I keep some old PC hardware around as a filesystem and test machine running Archlinux. I only occasionally bring it up (since the cloud does everything now, right?) but yesterday it failed to boot. Last time I had it on I updated Arch over the filesystem change but having done as instructed, I turned it off and thought nothing of it. On bringing the system up again I got dropped to the linux rootfs# shell. Better still my keyboard did nothing (in retrospect it looks like a ps2 keyboard might have functioned). Rebooting and selecting the fallback kernel didn’t change things and I couldn’t find anything online of much help. I reasoned something was wrong with the kernel as the bootloader - grub2 - was running fine from the disk and I hadn’t made any hardware changes.
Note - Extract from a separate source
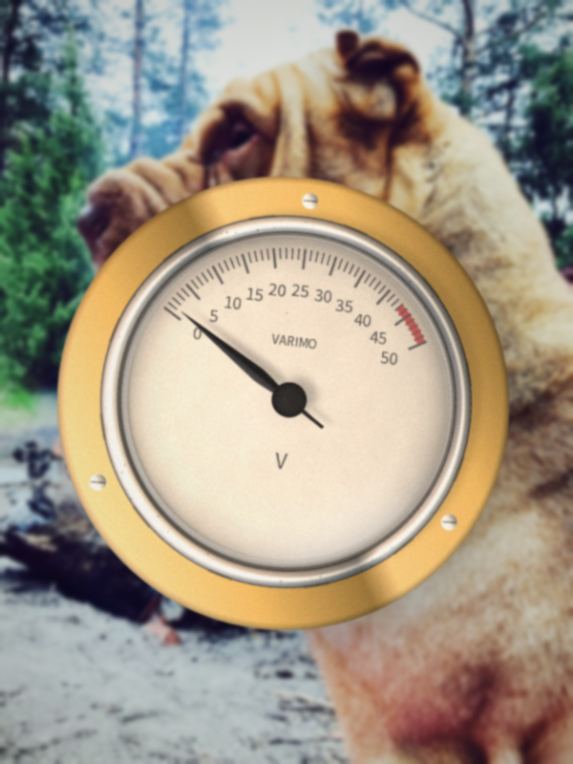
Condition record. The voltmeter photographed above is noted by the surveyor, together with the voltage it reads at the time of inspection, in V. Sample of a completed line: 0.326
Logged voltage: 1
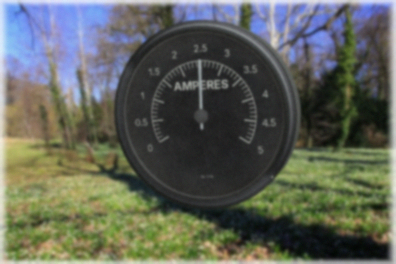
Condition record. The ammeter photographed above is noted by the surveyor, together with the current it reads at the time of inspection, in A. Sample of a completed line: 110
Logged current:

So replace the kernel: Trouble is this is old hardware. Old enough that it’s usb boot support is very flaky (and who uses optical disks anymore??). So I could boot from the harddrive but not load linux; I had linux on a usb flash drive but I couldn’t boot from it. I have all the pieces, here’s how to put it together:

# Use GRUB command line to boot kernel from usb
set root=(fd0,msdos1)
linux /casper/vmlinuz root=/dev/fd0
initrd /casper/initrd.lz
boot

# Mount filesystem on harddisk
mkdir -p /mnt/arch
mount /dev/sda2 /mnt/arch

# Set up temporary filesystems and chroot
cd /mnt/arch
mount -t proc proc proc/
mount -t sysfs sys sys/
mount -o bind /dev dev/
mount -t devpts pts dev/pts/
chroot /mnt/arch /usr/bin/bash

# Rebuild kernel on disk
mkinitcpio -p linux

# Exit chroot and reboot
exit
reboot

Grub has a command line accessible by pressing c before it loads a kernel. From there you have a small set of commands to use. You can ls to find all the drives grub can see; my hard drive and was listed as hd0 and fd0 is a legacy name for floppy drives thats been repurposed for usb drives. The first set of commands above set grub to use the usb drive, load linux from the kernel image (UNetBootIn puts kernel images in a directory named casper), and load the inital ramdisk to go with it. On booting I got a basic shell with just busybox for commands.

The second block above mounts the filesystem on the sda2 partition (trial and error deduced sda1 was a swap partition). We can fake the environment of the operating system on disk by starting up all the temporary filesytems then changing the filesystem root. We drop into the on-disk bash shell with the new root. Now we can fix up the kernel, mkinitcpio takes care of generating the kernel image and initrd. With that working, we can exit bash back to the shell from usb and reboot to close down the filesystem properly.

Success; my machine is alive again without reinstalling anything. A quick package update and reboot verified everything was running fine. Hopefully this isn’t a common situation, but if it happens to you; you can rebuild linux.